Scientific classification
- Kingdom: Animalia
- Phylum: Mollusca
- Class: Gastropoda
- Order: Stylommatophora
- Family: Polygyridae
- Genus: Stenotrema
- Species: S. depilatum
- Binomial name: Stenotrema depilatum (Pilsbry, 1895)
- Synonyms: Polygyra (Stenotrema) stenotrema var. depilata Pilsbry, 1895 (original combination);

= Stenotrema depilatum =

- Genus: Stenotrema
- Species: depilatum
- Authority: (Pilsbry, 1895)
- Conservation status: G2
- Synonyms: Polygyra (Stenotrema) stenotrema var. depilata Pilsbry, 1895 (original combination)

Species of land snail

Stenotrema depilatum, also known as the Great Smoky slitmouth, is a rare, range-restricted species of pulmonate land snail in the family Polygyridae.

== Physical appearance ==

The Great Smoky slitmouth possesses a globose, lightly wrinkled shell with an elevated spire, lacking the fine hairs typical of species in the Stenotrema genus.
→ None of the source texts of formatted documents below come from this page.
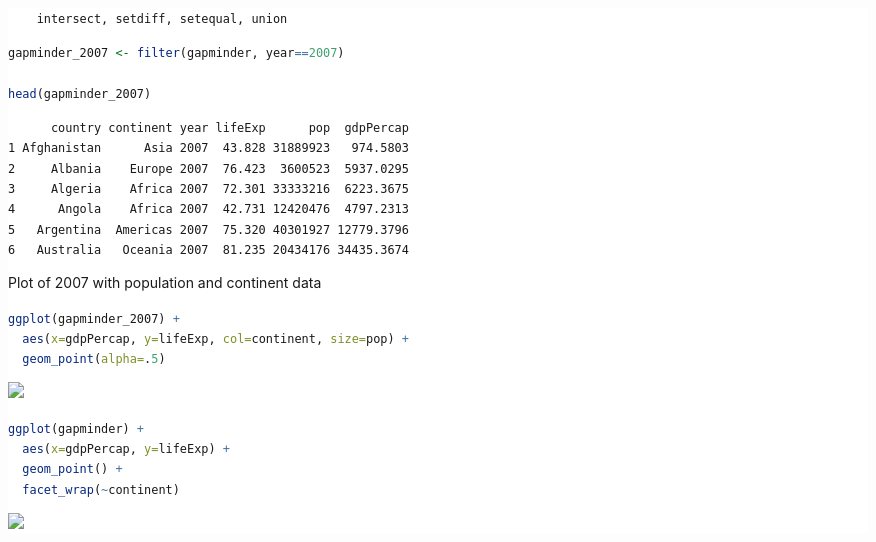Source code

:         intersect, setdiff, setequal, union

``` r
gapminder_2007 <- filter(gapminder, year==2007)

head(gapminder_2007)
```

          country continent year lifeExp      pop  gdpPercap
    1 Afghanistan      Asia 2007  43.828 31889923   974.5803
    2     Albania    Europe 2007  76.423  3600523  5937.0295
    3     Algeria    Africa 2007  72.301 33333216  6223.3675
    4      Angola    Africa 2007  42.731 12420476  4797.2313
    5   Argentina  Americas 2007  75.320 40301927 12779.3796
    6   Australia   Oceania 2007  81.235 20434176 34435.3674

Plot of 2007 with population and continent data

``` r
ggplot(gapminder_2007) +
  aes(x=gdpPercap, y=lifeExp, col=continent, size=pop) +
  geom_point(alpha=.5)
```

![](Class05_files/figure-commonmark/unnamed-chunk-31-1.png)

``` r
ggplot(gapminder) +
  aes(x=gdpPercap, y=lifeExp) +
  geom_point() +
  facet_wrap(~continent)
```

![](Class05_files/figure-commonmark/unnamed-chunk-32-1.png)
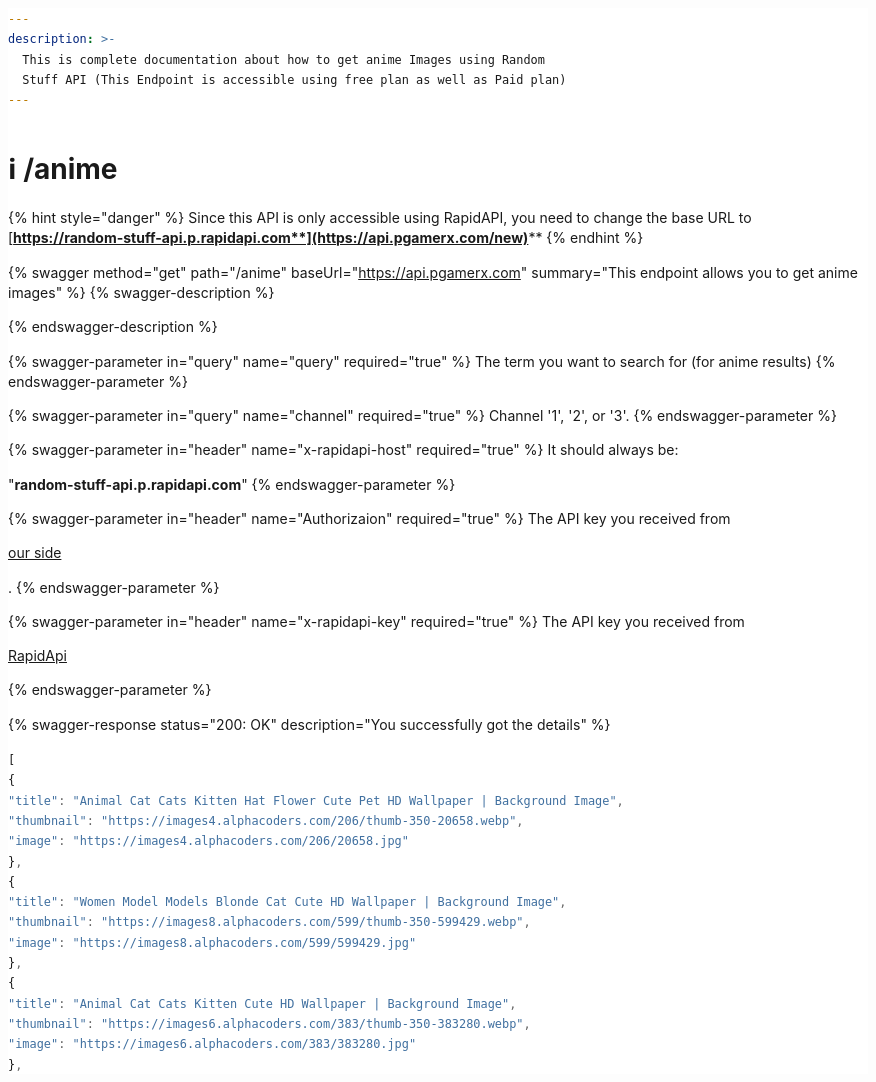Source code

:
```yaml
---
description: >-
  This is complete documentation about how to get anime Images using Random
  Stuff API (This Endpoint is accessible using free plan as well as Paid plan)
---
```


# ℹ /anime

{% hint style="danger" %}
Since this API is only accessible using RapidAPI, you need to change the base URL to [**https://random-stuff-api.p.rapidapi.com**](https://api.pgamerx.com/new)****
{% endhint %}

{% swagger method="get" path="/anime" baseUrl="https://api.pgamerx.com" summary="This endpoint allows you to get anime images" %}
{% swagger-description %}

{% endswagger-description %}

{% swagger-parameter in="query" name="query" required="true" %}
The term you want to search for (for anime results)
{% endswagger-parameter %}

{% swagger-parameter in="query" name="channel" required="true" %}
Channel '1', '2', or '3'.
{% endswagger-parameter %}

{% swagger-parameter in="header" name="x-rapidapi-host" required="true" %}
It should always be:&#x20;

"**random-stuff-api.p.rapidapi.com**"
{% endswagger-parameter %}

{% swagger-parameter in="header" name="Authorizaion" required="true" %}
The API key you received from 

[our side](https://app.gitbook.com/s/wAV35y0SE6CIikQl9Bl7/)

.
{% endswagger-parameter %}

{% swagger-parameter in="header" name="x-rapidapi-key" required="true" %}
The API key you received from 

[RapidApi](https://docs.rapidapi.com/docs/keys)


{% endswagger-parameter %}

{% swagger-response status="200: OK" description="You successfully got the details" %}
```javascript
[
{
"title": "Animal Cat Cats Kitten Hat Flower Cute Pet HD Wallpaper | Background Image",
"thumbnail": "https://images4.alphacoders.com/206/thumb-350-20658.webp",
"image": "https://images4.alphacoders.com/206/20658.jpg"
},
{
"title": "Women Model Models Blonde Cat Cute HD Wallpaper | Background Image",
"thumbnail": "https://images8.alphacoders.com/599/thumb-350-599429.webp",
"image": "https://images8.alphacoders.com/599/599429.jpg"
},
{
"title": "Animal Cat Cats Kitten Cute HD Wallpaper | Background Image",
"thumbnail": "https://images6.alphacoders.com/383/thumb-350-383280.webp",
"image": "https://images6.alphacoders.com/383/383280.jpg"
},
```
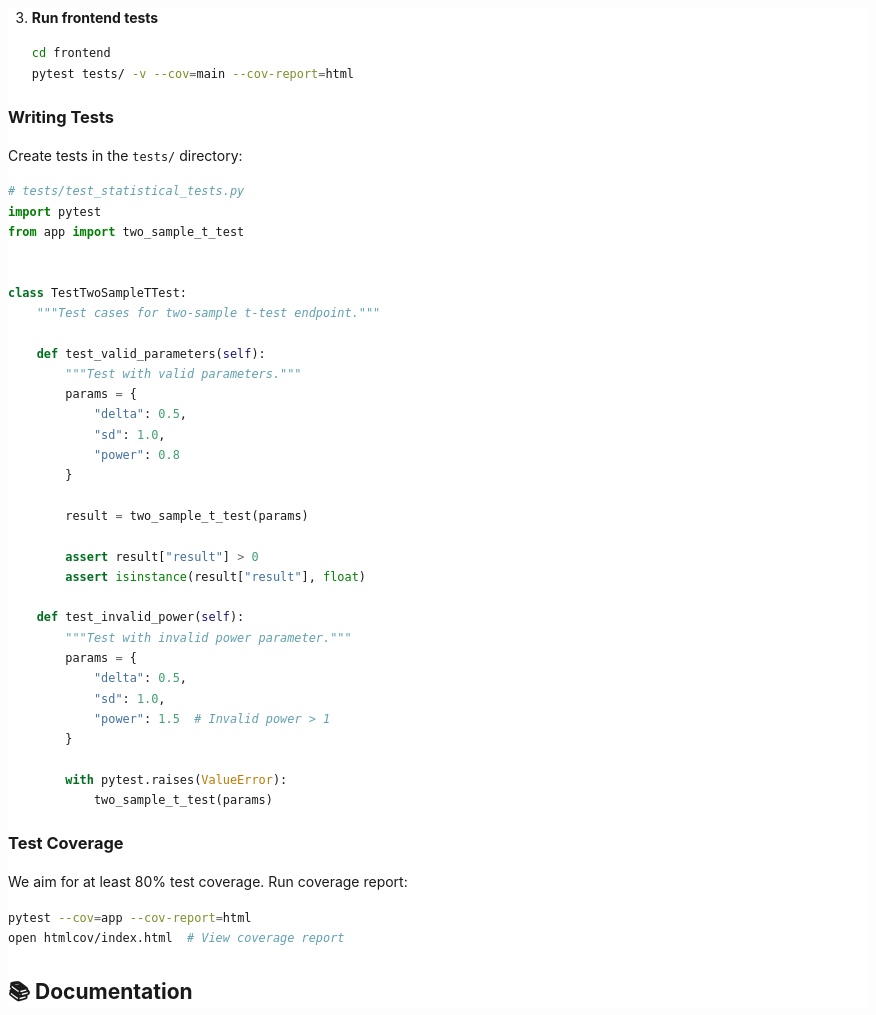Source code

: 3. **Run frontend tests**
   ```bash
   cd frontend
   pytest tests/ -v --cov=main --cov-report=html
   ```

### Writing Tests

Create tests in the `tests/` directory:

```python
# tests/test_statistical_tests.py
import pytest
from app import two_sample_t_test


class TestTwoSampleTTest:
    """Test cases for two-sample t-test endpoint."""
    
    def test_valid_parameters(self):
        """Test with valid parameters."""
        params = {
            "delta": 0.5,
            "sd": 1.0,
            "power": 0.8
        }
        
        result = two_sample_t_test(params)
        
        assert result["result"] > 0
        assert isinstance(result["result"], float)
    
    def test_invalid_power(self):
        """Test with invalid power parameter."""
        params = {
            "delta": 0.5,
            "sd": 1.0,
            "power": 1.5  # Invalid power > 1
        }
        
        with pytest.raises(ValueError):
            two_sample_t_test(params)
```

### Test Coverage

We aim for at least 80% test coverage. Run coverage report:

```bash
pytest --cov=app --cov-report=html
open htmlcov/index.html  # View coverage report
```

## 📚 Documentation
Biologist Henry Pilsbry described the base of the shell as having "the luster of silk." The parietal tooth is small, and the lip is shallow and wide.

== Ecology ==

The Great Smoky slitmouth is endemic to the southeastern United States, where it can be found in eastern-southeastern Tennessee and western North Carolina. It has been found in Sevier and Monroe Counties in Tennessee and in Graham and Swain Counties in North Carolina. Due to its rarity and a lack of knowledge surrounding population size and range, the species is listed as imperiled in both states. The majority of occurrences have been recorded in the Great Smoky Mountains National Park.

This species is most commonly found at elevations above 1,000 m (3,280.84 ft) in dense hardwood forests under wet leaf litter or moss. It is sometimes found with Stenotrema altispira.